[Collection entries]
** start **
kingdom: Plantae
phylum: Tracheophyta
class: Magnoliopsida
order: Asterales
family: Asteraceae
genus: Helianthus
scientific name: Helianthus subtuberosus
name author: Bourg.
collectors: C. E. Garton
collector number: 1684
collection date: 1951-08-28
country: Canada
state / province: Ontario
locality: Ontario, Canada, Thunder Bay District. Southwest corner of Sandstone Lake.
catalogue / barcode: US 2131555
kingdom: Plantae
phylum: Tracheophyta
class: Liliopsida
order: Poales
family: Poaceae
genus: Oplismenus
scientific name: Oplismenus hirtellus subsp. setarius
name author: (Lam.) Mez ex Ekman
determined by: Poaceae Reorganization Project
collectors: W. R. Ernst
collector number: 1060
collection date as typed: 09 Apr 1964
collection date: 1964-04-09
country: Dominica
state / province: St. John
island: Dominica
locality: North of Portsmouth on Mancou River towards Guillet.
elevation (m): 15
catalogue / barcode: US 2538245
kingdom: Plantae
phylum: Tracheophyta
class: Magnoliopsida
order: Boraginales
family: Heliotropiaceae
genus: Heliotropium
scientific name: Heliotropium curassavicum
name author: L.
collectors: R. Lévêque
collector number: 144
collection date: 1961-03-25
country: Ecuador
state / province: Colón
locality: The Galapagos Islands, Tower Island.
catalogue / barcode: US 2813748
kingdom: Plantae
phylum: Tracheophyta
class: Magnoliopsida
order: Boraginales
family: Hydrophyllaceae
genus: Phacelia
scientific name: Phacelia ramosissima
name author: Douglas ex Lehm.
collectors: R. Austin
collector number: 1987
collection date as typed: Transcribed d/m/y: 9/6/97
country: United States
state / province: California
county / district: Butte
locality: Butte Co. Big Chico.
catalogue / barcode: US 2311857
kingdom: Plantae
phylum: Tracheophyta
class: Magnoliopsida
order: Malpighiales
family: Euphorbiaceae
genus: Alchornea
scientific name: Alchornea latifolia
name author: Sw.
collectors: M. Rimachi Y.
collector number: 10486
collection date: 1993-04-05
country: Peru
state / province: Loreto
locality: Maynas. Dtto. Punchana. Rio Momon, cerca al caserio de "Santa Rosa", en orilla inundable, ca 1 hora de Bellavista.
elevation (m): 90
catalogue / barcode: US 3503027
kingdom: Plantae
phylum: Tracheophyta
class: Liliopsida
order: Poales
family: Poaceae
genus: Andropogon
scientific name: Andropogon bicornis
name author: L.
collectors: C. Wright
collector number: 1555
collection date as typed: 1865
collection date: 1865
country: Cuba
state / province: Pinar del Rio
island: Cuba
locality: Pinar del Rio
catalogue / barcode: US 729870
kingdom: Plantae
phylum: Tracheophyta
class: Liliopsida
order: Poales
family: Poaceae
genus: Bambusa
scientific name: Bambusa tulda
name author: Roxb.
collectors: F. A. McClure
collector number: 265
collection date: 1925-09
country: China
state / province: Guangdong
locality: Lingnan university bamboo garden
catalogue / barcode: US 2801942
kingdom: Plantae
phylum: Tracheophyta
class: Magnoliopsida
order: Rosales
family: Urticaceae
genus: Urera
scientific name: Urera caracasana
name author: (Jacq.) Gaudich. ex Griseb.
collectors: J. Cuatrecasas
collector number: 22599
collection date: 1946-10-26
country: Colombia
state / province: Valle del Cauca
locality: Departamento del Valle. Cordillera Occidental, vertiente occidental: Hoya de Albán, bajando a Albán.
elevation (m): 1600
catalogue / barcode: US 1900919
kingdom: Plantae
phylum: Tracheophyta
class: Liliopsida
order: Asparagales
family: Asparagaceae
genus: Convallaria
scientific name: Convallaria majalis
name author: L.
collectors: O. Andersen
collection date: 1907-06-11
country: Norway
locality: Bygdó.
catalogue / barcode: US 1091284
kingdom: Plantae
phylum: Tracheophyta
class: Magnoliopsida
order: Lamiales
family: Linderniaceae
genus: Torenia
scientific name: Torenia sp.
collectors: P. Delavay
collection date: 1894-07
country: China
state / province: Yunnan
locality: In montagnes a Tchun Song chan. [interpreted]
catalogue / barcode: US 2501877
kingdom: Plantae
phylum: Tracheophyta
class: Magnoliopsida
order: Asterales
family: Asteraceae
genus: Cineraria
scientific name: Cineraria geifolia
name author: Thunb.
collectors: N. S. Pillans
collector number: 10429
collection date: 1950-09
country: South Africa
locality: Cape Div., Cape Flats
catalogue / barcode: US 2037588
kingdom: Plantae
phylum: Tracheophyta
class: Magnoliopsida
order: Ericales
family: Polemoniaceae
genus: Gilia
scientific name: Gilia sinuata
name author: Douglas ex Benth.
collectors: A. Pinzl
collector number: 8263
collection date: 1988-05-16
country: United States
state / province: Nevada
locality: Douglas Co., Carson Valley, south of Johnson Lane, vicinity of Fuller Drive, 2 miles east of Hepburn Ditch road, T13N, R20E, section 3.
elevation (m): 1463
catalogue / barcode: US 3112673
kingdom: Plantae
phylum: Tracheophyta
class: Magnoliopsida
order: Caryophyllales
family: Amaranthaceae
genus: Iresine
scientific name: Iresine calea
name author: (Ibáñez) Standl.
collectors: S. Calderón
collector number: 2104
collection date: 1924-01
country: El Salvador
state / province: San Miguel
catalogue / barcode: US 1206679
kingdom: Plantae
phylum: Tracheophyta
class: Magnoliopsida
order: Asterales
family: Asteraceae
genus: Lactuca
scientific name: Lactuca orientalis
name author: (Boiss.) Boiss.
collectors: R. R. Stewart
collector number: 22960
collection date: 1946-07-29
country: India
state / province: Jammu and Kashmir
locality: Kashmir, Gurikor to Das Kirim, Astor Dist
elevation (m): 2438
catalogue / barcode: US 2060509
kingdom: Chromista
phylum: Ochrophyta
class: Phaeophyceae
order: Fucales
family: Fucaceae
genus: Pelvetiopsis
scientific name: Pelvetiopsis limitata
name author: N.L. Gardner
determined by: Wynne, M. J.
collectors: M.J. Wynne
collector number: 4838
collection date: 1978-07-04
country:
** end **
[Stated task] Return every line of the entries above without changing anything.

[Solved problem]
kingdom: Plantae
phylum: Tracheophyta
class: Magnoliopsida
order: Asterales
family: Asteraceae
genus: Helianthus
scientific name: Helianthus subtuberosus
name author: Bourg.
collectors: C. E. Garton
collector number: 1684
collection date: 1951-08-28
country: Canada
state / province: Ontario
locality: Ontario, Canada, Thunder Bay District. Southwest corner of Sandstone Lake.
catalogue / barcode: US 2131555
kingdom: Plantae
phylum: Tracheophyta
class: Liliopsida
order: Poales
family: Poaceae
genus: Oplismenus
scientific name: Oplismenus hirtellus subsp. setarius
name author: (Lam.) Mez ex Ekman
determined by: Poaceae Reorganization Project
collectors: W. R. Ernst
collector number: 1060
collection date as typed: 09 Apr 1964
collection date: 1964-04-09
country: Dominica
state / province: St. John
island: Dominica
locality: North of Portsmouth on Mancou River towards Guillet.
elevation (m): 15
catalogue / barcode: US 2538245
kingdom: Plantae
phylum: Tracheophyta
class: Magnoliopsida
order: Boraginales
family: Heliotropiaceae
genus: Heliotropium
scientific name: Heliotropium curassavicum
name author: L.
collectors: R. Lévêque
collector number: 144
collection date: 1961-03-25
country: Ecuador
state / province: Colón
locality: The Galapagos Islands, Tower Island.
catalogue / barcode: US 2813748
kingdom: Plantae
phylum: Tracheophyta
class: Magnoliopsida
order: Boraginales
family: Hydrophyllaceae
genus: Phacelia
scientific name: Phacelia ramosissima
name author: Douglas ex Lehm.
collectors: R. Austin
collector number: 1987
collection date as typed: Transcribed d/m/y: 9/6/97
country: United States
state / province: California
county / district: Butte
locality: Butte Co. Big Chico.
catalogue / barcode: US 2311857
kingdom: Plantae
phylum: Tracheophyta
class: Magnoliopsida
order: Malpighiales
family: Euphorbiaceae
genus: Alchornea
scientific name: Alchornea latifolia
name author: Sw.
collectors: M. Rimachi Y.
collector number: 10486
collection date: 1993-04-05
country: Peru
state / province: Loreto
locality: Maynas. Dtto. Punchana. Rio Momon, cerca al caserio de "Santa Rosa", en orilla inundable, ca 1 hora de Bellavista.
elevation (m): 90
catalogue / barcode: US 3503027
kingdom: Plantae
phylum: Tracheophyta
class: Liliopsida
order: Poales
family: Poaceae
genus: Andropogon
scientific name: Andropogon bicornis
name author: L.
collectors: C. Wright
collector number: 1555
collection date as typed: 1865
collection date: 1865
country: Cuba
state / province: Pinar del Rio
island: Cuba
locality: Pinar del Rio
catalogue / barcode: US 729870
kingdom: Plantae
phylum: Tracheophyta
class: Liliopsida
order: Poales
family: Poaceae
genus: Bambusa
scientific name: Bambusa tulda
name author: Roxb.
collectors: F. A. McClure
collector number: 265
collection date: 1925-09
country: China
state / province: Guangdong
locality: Lingnan university bamboo garden
catalogue / barcode: US 2801942
kingdom: Plantae
phylum: Tracheophyta
class: Magnoliopsida
order: Rosales
family: Urticaceae
genus: Urera
scientific name: Urera caracasana
name author: (Jacq.) Gaudich. ex Griseb.
collectors: J. Cuatrecasas
collector number: 22599
collection date: 1946-10-26
country: Colombia
state / province: Valle del Cauca
locality: Departamento del Valle. Cordillera Occidental, vertiente occidental: Hoya de Albán, bajando a Albán.
elevation (m): 1600
catalogue / barcode: US 1900919
kingdom: Plantae
phylum: Tracheophyta
class: Liliopsida
order: Asparagales
family: Asparagaceae
genus: Convallaria
scientific name: Convallaria majalis
name author: L.
collectors: O. Andersen
collection date: 1907-06-11
country: Norway
locality: Bygdó.
catalogue / barcode: US 1091284
kingdom: Plantae
phylum: Tracheophyta
class: Magnoliopsida
order: Lamiales
family: Linderniaceae
genus: Torenia
scientific name: Torenia sp.
collectors: P. Delavay
collection date: 1894-07
country: China
state / province: Yunnan
locality: In montagnes a Tchun Song chan. [interpreted]
catalogue / barcode: US 2501877
kingdom: Plantae
phylum: Tracheophyta
class: Magnoliopsida
order: Asterales
family: Asteraceae
genus: Cineraria
scientific name: Cineraria geifolia
name author: Thunb.
collectors: N. S. Pillans
collector number: 10429
collection date: 1950-09
country: South Africa
locality: Cape Div., Cape Flats
catalogue / barcode: US 2037588
kingdom: Plantae
phylum: Tracheophyta
class: Magnoliopsida
order: Ericales
family: Polemoniaceae
genus: Gilia
scientific name: Gilia sinuata
name author: Douglas ex Benth.
collectors: A. Pinzl
collector number: 8263
collection date: 1988-05-16
country: United States
state / province: Nevada
locality: Douglas Co., Carson Valley, south of Johnson Lane, vicinity of Fuller Drive, 2 miles east of Hepburn Ditch road, T13N, R20E, section 3.
elevation (m): 1463
catalogue / barcode: US 3112673
kingdom: Plantae
phylum: Tracheophyta
class: Magnoliopsida
order: Caryophyllales
family: Amaranthaceae
genus: Iresine
scientific name: Iresine calea
name author: (Ibáñez) Standl.
collectors: S. Calderón
collector number: 2104
collection date: 1924-01
country: El Salvador
state / province: San Miguel
catalogue / barcode: US 1206679
kingdom: Plantae
phylum: Tracheophyta
class: Magnoliopsida
order: Asterales
family: Asteraceae
genus: Lactuca
scientific name: Lactuca orientalis
name author: (Boiss.) Boiss.
collectors: R. R. Stewart
collector number: 22960
collection date: 1946-07-29
country: India
state / province: Jammu and Kashmir
locality: Kashmir, Gurikor to Das Kirim, Astor Dist
elevation (m): 2438
catalogue / barcode: US 2060509
kingdom: Chromista
phylum: Ochrophyta
class: Phaeophyceae
order: Fucales
family: Fucaceae
genus: Pelvetiopsis
scientific name: Pelvetiopsis limitata
name author: N.L. Gardner
determined by: Wynne, M. J.
collectors: M.J. Wynne
collector number: 4838
collection date: 1978-07-04
country:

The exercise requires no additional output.